- [Problem to work on]: Copy out the listing below, putting "ODS" in place of every "XLSX" and changing nothing else.

- [Material provided]:
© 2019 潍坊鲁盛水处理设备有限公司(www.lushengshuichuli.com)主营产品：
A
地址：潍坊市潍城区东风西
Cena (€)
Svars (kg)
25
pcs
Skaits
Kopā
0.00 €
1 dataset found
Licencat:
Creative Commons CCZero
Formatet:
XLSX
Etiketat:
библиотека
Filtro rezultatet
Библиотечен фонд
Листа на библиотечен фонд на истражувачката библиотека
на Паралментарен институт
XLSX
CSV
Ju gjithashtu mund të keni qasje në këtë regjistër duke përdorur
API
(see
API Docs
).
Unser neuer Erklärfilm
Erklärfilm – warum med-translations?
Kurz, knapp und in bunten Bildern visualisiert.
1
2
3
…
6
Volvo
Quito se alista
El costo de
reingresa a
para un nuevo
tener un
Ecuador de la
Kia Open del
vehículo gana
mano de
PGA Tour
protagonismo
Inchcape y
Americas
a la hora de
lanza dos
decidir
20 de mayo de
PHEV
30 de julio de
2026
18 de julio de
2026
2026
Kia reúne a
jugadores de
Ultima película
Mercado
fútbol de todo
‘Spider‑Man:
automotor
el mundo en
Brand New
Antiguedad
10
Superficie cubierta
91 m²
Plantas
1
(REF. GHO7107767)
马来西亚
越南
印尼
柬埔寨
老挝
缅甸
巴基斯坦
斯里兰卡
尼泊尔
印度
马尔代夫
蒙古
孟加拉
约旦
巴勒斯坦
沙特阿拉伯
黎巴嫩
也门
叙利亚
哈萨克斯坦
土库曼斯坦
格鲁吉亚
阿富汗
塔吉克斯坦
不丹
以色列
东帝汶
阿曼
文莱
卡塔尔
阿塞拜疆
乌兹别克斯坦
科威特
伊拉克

- [Task response]:
© 2019 潍坊鲁盛水处理设备有限公司(www.lushengshuichuli.com)主营产品：
A
地址：潍坊市潍城区东风西
Cena (€)
Svars (kg)
25
pcs
Skaits
Kopā
0.00 €
1 dataset found
Licencat:
Creative Commons CCZero
Formatet:
ODS
Etiketat:
библиотека
Filtro rezultatet
Библиотечен фонд
Листа на библиотечен фонд на истражувачката библиотека
на Паралментарен институт
ODS
CSV
Ju gjithashtu mund të keni qasje në këtë regjistër duke përdorur
API
(see
API Docs
).
Unser neuer Erklärfilm
Erklärfilm – warum med-translations?
Kurz, knapp und in bunten Bildern visualisiert.
1
2
3
…
6
Volvo
Quito se alista
El costo de
reingresa a
para un nuevo
tener un
Ecuador de la
Kia Open del
vehículo gana
mano de
PGA Tour
protagonismo
Inchcape y
Americas
a la hora de
lanza dos
decidir
20 de mayo de
PHEV
30 de julio de
2026
18 de julio de
2026
2026
Kia reúne a
jugadores de
Ultima película
Mercado
fútbol de todo
‘Spider‑Man:
automotor
el mundo en
Brand New
Antiguedad
10
Superficie cubierta
91 m²
Plantas
1
(REF. GHO7107767)
马来西亚
越南
印尼
柬埔寨
老挝
缅甸
巴基斯坦
斯里兰卡
尼泊尔
印度
马尔代夫
蒙古
孟加拉
约旦
巴勒斯坦
沙特阿拉伯
黎巴嫩
也门
叙利亚
哈萨克斯坦
土库曼斯坦
格鲁吉亚
阿富汗
塔吉克斯坦
不丹
以色列
东帝汶
阿曼
文莱
卡塔尔
阿塞拜疆
乌兹别克斯坦
科威特
伊拉克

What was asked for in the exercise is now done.